Par un jugement n° 2011623 du 4 mai 2021, le magistrat désigné du tribunal administratif de Nantes a rejeté sa demande.
Procédure devant la cour :
Par une requête, enregistrée le 1er juin 2021, M. B, représenté par Me Roulleau, demande à la cour :
1°) d'annuler ce jugement du 4 mai 2021 du magistrat désigné du tribunal administratif de Nantes ;
2°) d'annuler l'arrêté du 16 octobre 2020 du préfet de Maine-et-Loire ;
3°) de mettre à la charge de l'Etat la somme de 1 500 euros au titre des dispositions des articles L. 761-1 du code de justice administrative et 37 de la loi du 10 juillet 1991.
Il soutient que la décision fixant le pays de destination méconnaît les dispositions de l'article L. 513-2 du code de l'entrée et du séjour des étrangers et du droit d'asile, les stipulations de l'article 3 de la convention européenne de sauvegarde des droits de l'homme et des libertés fondamentales et est entachée d'une erreur manifeste d'appréciation.
M. B a été admis au bénéfice de l'aide juridictionnelle totale par une décision du 21 février 2022.
Vu les autres pièces du dossier.
Vu :
- la convention européenne de sauvegarde des droits de l'homme et des libertés fondamentales ;
- le code de l'entrée et du séjour des étrangers et du droit d'asile ;
- la loi n° 91-647 du 10 juillet 1991 ;
- le code de justice administrative.
Considérant ce qui suit :
1. Aux termes du dernier alinéa de l'article R. 222-1 du code de justice administrative : " Les présidents des cours administratives d'appel () peuvent () par ordonnance, rejeter () après l'expiration du délai de recours ou, lorsqu'un mémoire complémentaire a été annoncé, après la production de ce mémoire les requêtes d'appel manifestement dépourvues de fondement. () ".
2. M. B, ressortissant malien, relève appel du jugement du 4 mai 2021 par lequel le magistrat désigné du tribunal administratif de Nantes a rejeté sa demande tendant à l'annulation de l'arrêté du 16 octobre 2020 du préfet de Maine-et-Loire portant obligation de quitter le territoire français dans le délai de trente jours et fixation du pays de destination.

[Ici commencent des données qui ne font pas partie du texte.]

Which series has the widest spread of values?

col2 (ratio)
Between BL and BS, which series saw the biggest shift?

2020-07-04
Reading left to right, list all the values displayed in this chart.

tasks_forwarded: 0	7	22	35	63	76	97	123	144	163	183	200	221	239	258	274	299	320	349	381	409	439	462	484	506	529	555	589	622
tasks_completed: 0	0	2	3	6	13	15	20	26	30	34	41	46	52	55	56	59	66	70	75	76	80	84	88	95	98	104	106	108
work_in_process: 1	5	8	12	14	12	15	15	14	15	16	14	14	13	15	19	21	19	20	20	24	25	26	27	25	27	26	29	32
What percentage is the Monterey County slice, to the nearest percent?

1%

3. M. B soutient qu'il encourt des risques de traitements inhumains et dégradants, en cas de retour dans son pays d'origine en raison des violences subies de la part du père A la jeune fille, avec qui il a entretenu une relation amoureuse. Toutefois, l'intéressé n'apporte aucun élément de nature à établir la réalité des risques auxquels il serait personnellement exposé. Par suite, les moyens tirés de la méconnaissance, par la décision fixant le pays de destination, des stipulations de l'article 3 de la convention européenne de sauvegarde des droits de l'homme et des libertés fondamentales, des dispositions de l'article L. 513-2 du code de l'entrée et du séjour des étrangers et du droit d'asile et de l'erreur manifeste d'appréciation dont est entachée cette décision doivent être écartés.

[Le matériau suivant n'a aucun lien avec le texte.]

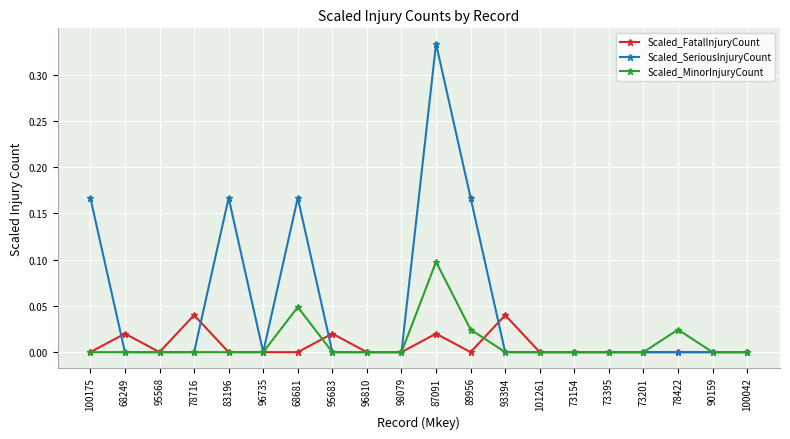

True or false: Scaled_FatalInjuryCount and Scaled_SeriousInjuryCount intersect in this chart.

True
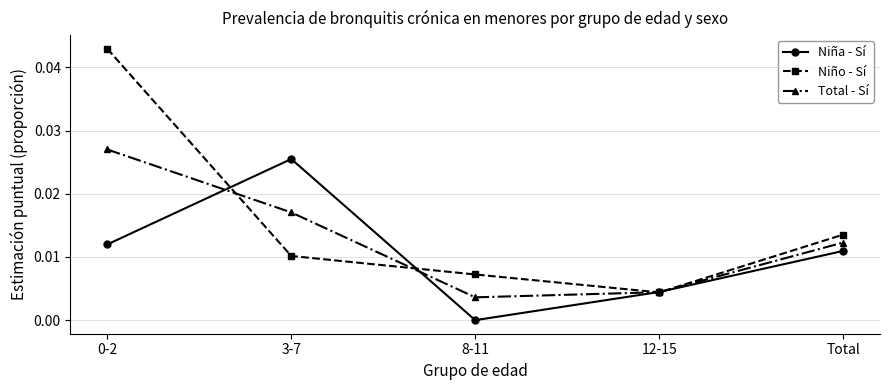

Rank the series by their average value, from lowest to highest.

Niña - Sí, Total - Sí, Niño - Sí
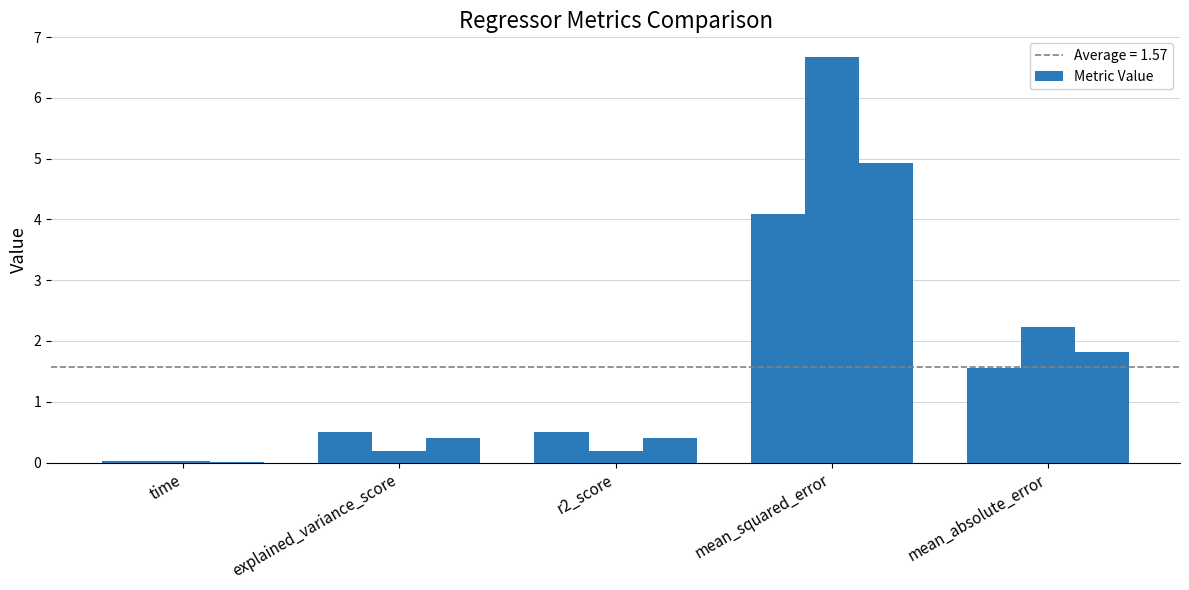

How many categories are shown in the chart?

5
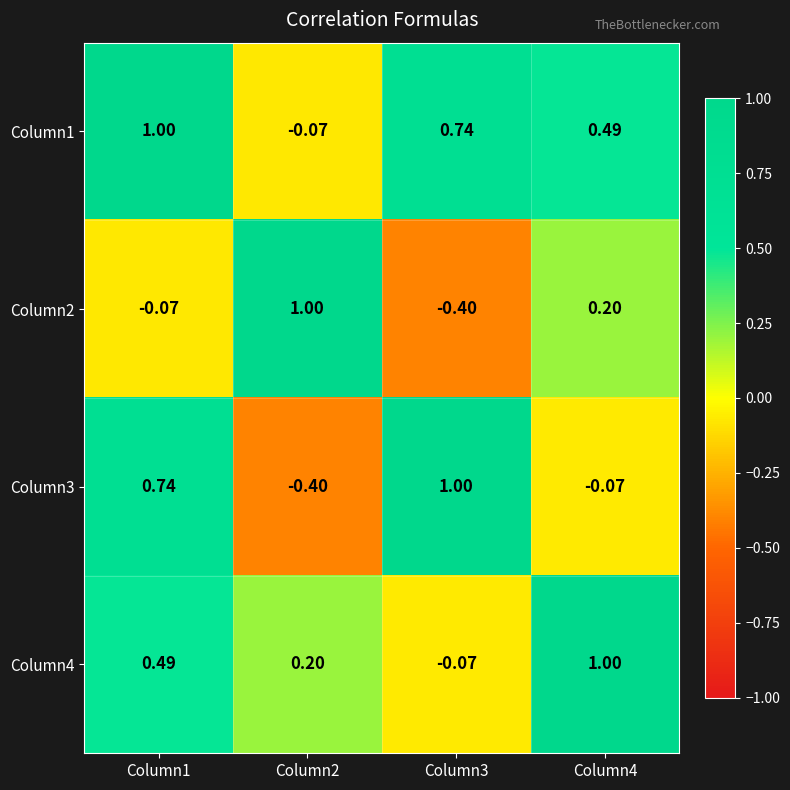

Is the value of Column3 at Column1 greater than the value of Column2 at Column2?

No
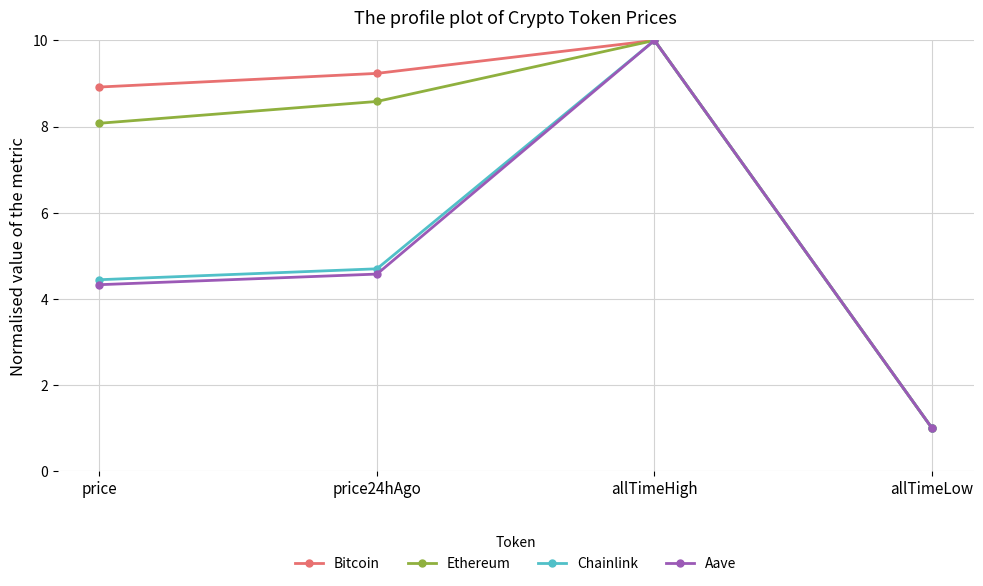

At which label does Ethereum first exceed 8?

price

4. Il résulte de tout ce qui précède que la requête de M. B en ce qu'elle tend à l'annulation du jugement et de l'arrêté contestés, est manifestement dépourvue de fondement et doit être rejetée sur le fondement des dispositions précitées du dernier alinéa de l'article R. 222-1 du code de justice administrative. Par voie de conséquence, les conclusions présentées dans cette requête aux fins de mise à la charge de l'Etat des frais liés au litige doivent également être rejetées.
ORDONNE :
Article 1er :La requête de M. B est rejetée.
Article 2 :La présente ordonnance sera notifiée à M. C B et au ministre de l'intérieur.
Copie en sera adressée, pour information, au préfet de Maine-et-Loire.
Fait à Nantes, le 12 avril 2022.
Le président de la cour
O. Couvert-Castéra
La République mande et ordonne au ministre de l'intérieur, en ce qui le concerne, et à tous huissiers de justice à ce requis en ce qui concerne les voies de droit commun contre les parties privées, de pourvoir à l'exécution de la présente décision.